EXERCISE GOAL>
Reproduce every line of the listing below verbatim, in its original order.
══ DATA FOR ANALYSIS ══
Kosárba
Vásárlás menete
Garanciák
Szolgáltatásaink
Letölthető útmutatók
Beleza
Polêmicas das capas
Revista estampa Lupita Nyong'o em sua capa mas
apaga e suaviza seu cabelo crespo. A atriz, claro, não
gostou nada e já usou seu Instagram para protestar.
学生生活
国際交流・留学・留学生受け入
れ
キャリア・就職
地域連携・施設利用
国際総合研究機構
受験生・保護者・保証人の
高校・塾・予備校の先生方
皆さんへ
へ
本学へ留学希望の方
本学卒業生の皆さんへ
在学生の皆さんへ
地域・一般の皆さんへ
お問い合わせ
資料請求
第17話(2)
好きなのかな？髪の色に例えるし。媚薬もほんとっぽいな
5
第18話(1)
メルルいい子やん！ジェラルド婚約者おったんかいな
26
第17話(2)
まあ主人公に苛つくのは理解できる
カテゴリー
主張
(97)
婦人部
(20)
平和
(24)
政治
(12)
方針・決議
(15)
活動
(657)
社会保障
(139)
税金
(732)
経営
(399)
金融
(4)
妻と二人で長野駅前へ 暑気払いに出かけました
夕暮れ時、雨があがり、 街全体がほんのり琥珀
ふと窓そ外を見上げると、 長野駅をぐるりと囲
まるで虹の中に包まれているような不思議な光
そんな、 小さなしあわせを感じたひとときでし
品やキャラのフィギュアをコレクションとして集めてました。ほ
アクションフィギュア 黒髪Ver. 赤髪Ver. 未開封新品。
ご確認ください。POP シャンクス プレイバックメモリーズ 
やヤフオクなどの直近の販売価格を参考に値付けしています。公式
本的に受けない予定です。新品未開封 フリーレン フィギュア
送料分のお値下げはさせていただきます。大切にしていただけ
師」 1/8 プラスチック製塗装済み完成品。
═══
OUTPUT OF THE EXERCISE>
Kosárba
Vásárlás menete
Garanciák
Szolgáltatásaink
Letölthető útmutatók
Beleza
Polêmicas das capas
Revista estampa Lupita Nyong'o em sua capa mas
apaga e suaviza seu cabelo crespo. A atriz, claro, não
gostou nada e já usou seu Instagram para protestar.
学生生活
国際交流・留学・留学生受け入
れ
キャリア・就職
地域連携・施設利用
国際総合研究機構
受験生・保護者・保証人の
高校・塾・予備校の先生方
皆さんへ
へ
本学へ留学希望の方
本学卒業生の皆さんへ
在学生の皆さんへ
地域・一般の皆さんへ
お問い合わせ
資料請求
第17話(2)
好きなのかな？髪の色に例えるし。媚薬もほんとっぽいな
5
第18話(1)
メルルいい子やん！ジェラルド婚約者おったんかいな
26
第17話(2)
まあ主人公に苛つくのは理解できる
カテゴリー
主張
(97)
婦人部
(20)
平和
(24)
政治
(12)
方針・決議
(15)
活動
(657)
社会保障
(139)
税金
(732)
経営
(399)
金融
(4)
妻と二人で長野駅前へ 暑気払いに出かけました
夕暮れ時、雨があがり、 街全体がほんのり琥珀
ふと窓そ外を見上げると、 長野駅をぐるりと囲
まるで虹の中に包まれているような不思議な光
そんな、 小さなしあわせを感じたひとときでし
品やキャラのフィギュアをコレクションとして集めてました。ほ
アクションフィギュア 黒髪Ver. 赤髪Ver. 未開封新品。
ご確認ください。POP シャンクス プレイバックメモリーズ 
やヤフオクなどの直近の販売価格を参考に値付けしています。公式
本的に受けない予定です。新品未開封 フリーレン フィギュア
送料分のお値下げはさせていただきます。大切にしていただけ
師」 1/8 プラスチック製塗装済み完成品。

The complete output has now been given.